Schistosomiasis is a parasitic disease caused by parasitic flatworms of the genus Schistosoma that live in the mesenteric veins of definitive hosts (Zhong et al., 2022). The disease is mainly distributed in subtropical and tropical areas of 78 countries and regions, with approximately 800 million people at risk of infection and 241.3 million people requiring preventive chemotherapy (Xu et al., 2022). S. japonicum is one of the three major species of schistosome blood flukes causing the disease of schistosomiasis in humans in Asian countries such as China, the Philippines, and Indonesia (Mu et al., 2022). adult S. japonicum lay a large number of eggs, leading to significant pathological reactions of final hosts, which can be fatal to humans and animals (Gryseels et al., 2006; Tucker et al., 2013). Detection of Schistosoma eggs in feces is considered to be the gold standard for diagnosis of the disease (Katz et al., 1972), but this method suffer from some limitations such as relatively low sensitivity, increased time-consumption, skilled personnel being required for operation and lack of onsite applicability (Hamilton et al., 1998; Ullah et al., 2020). Consequently, it is necessary to develop alternative methods for schistosomiasis diagnosis.

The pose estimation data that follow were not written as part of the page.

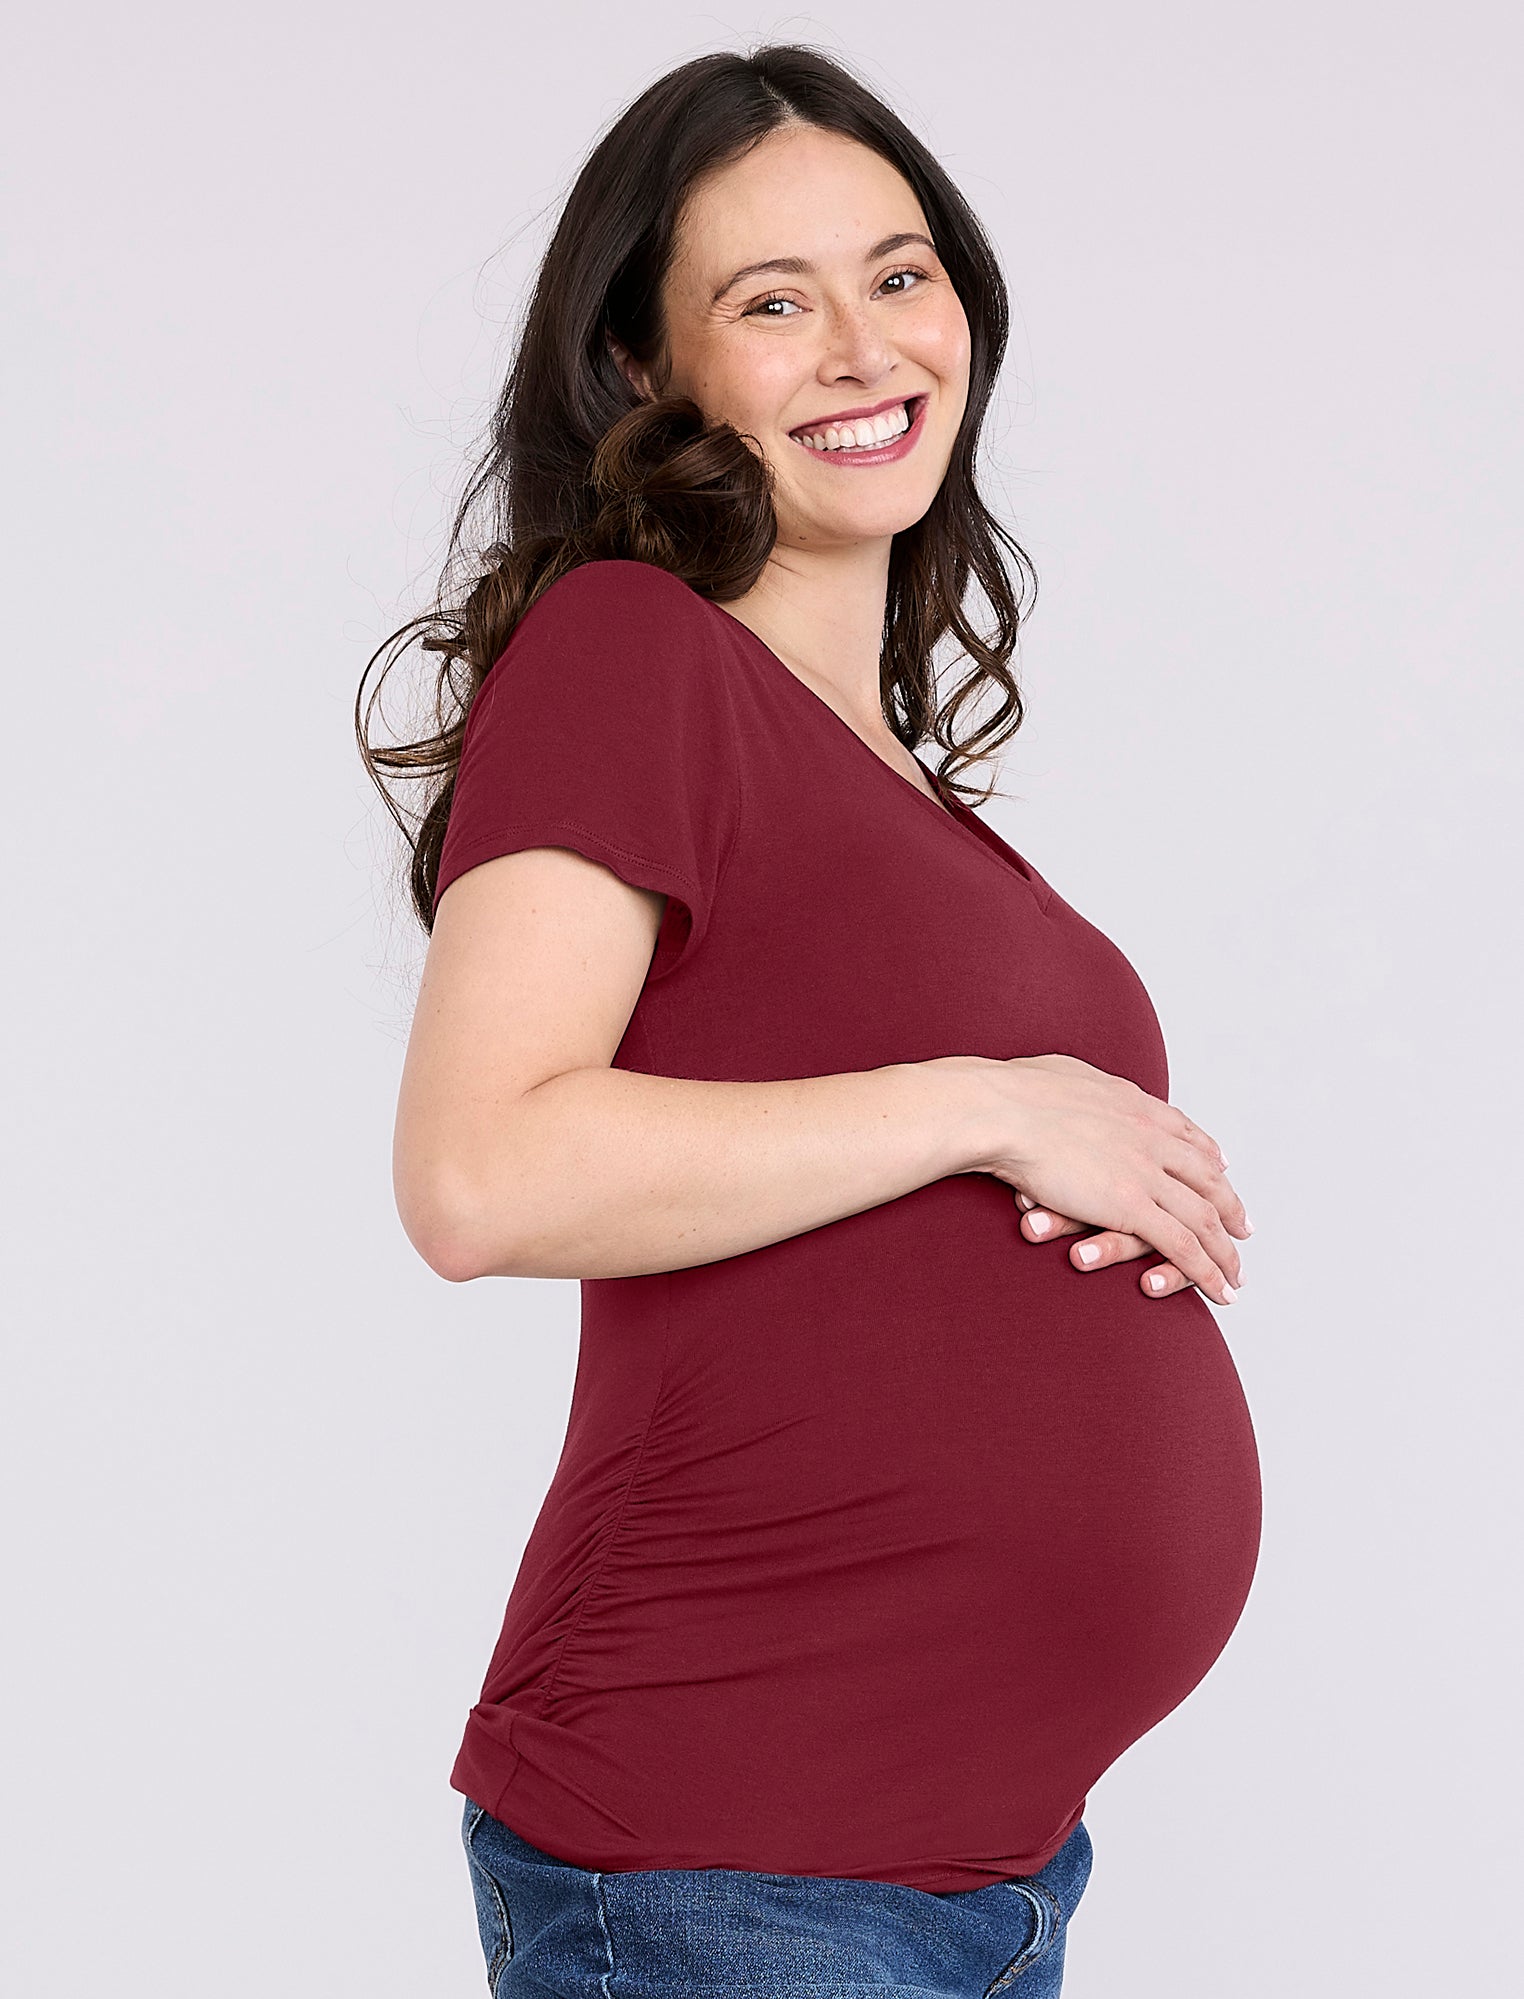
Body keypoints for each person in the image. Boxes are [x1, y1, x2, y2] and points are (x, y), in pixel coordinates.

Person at [362, 42, 1261, 1999]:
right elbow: (477, 1169)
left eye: (900, 271)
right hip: (727, 1864)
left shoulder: (894, 781)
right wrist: (984, 1103)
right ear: (647, 374)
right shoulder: (633, 652)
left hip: (971, 1879)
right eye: (774, 303)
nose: (864, 343)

Extracellular vehicles (EVs) secreted from S. japonicum could be ideal biomarkers for diagnosing pathogen infection (Zhu et al., 2016). In our previous study, we evaluated the potential of SjEV proteins as biomarkers for diagnosing schistosomiasis by ELISA, suggesting that S. japonicum EV proteins could serve as potential biomarkers for developing diagnostic tools for schistosomiasis (Chen et al., 2020; Wang et al., 2018). ELISA is a commonly used serological method for S. japonicum diagnosis, that requires a relatively large amount of recombinant antigen, mostly recombinant proteins expressed in prokaryotes (Cai et al., 2017). In addition, the structure of these recombinant proteins may not be identical to that of natural proteins, which can affect the specificity and sensitivity of the assay. In contrast, recombinant proteins expressed in eukaryotic organisms may have similar structures that are closer to organisms. The luciferase immunoprecipitation systems (LIPS) assay is a liquid phase immunoassay allowing high-throughput serological screening of antigen-specific antibodies (Burbelo et al., 2010; Burbelo et al., 2009). The antigen-antibody specific complex obtained through pre-incubation, captured using protein A/G beads and then the luciferase activity is determined (Burbelo et al., 2012; Donelan et al., 2013). In addition, the usage of luciferase as a reporter offers significant sensitivity and also help to solve the problem of low expression of exogenous proteins in eukaryotic cells, eliminating the need for protein extraction and purification processes (Phonbuppha et al., 2023). Moreover, the antigen preparation method is relatively simple as compared to ELISA and immunofluorescence methods, the detection method is faster and more convenient (Burbelo et al., 2007). Currently, LIPS has been applied to detect pathogen specific antibodies for certain pathogens (Burbelo et al., 2008; Ding et al., 2022).

In the present study, based on our previously identified SjEV protein, we selected a saposin-like protein (SjSLP) as a diagnostic antigen to establish a LIPS method. As compared with the indirect ELISA method derived from same antigen purified from prokaryotic cells, the LIPS showed higher sensitivity. Upon the comparison of diagnostic potential of the SjSLP with a well investigated antigen, Sj23, the results suggested that the LIPS combined with SjSLP protein can serve as alternative method for detecting S. japonicum infection.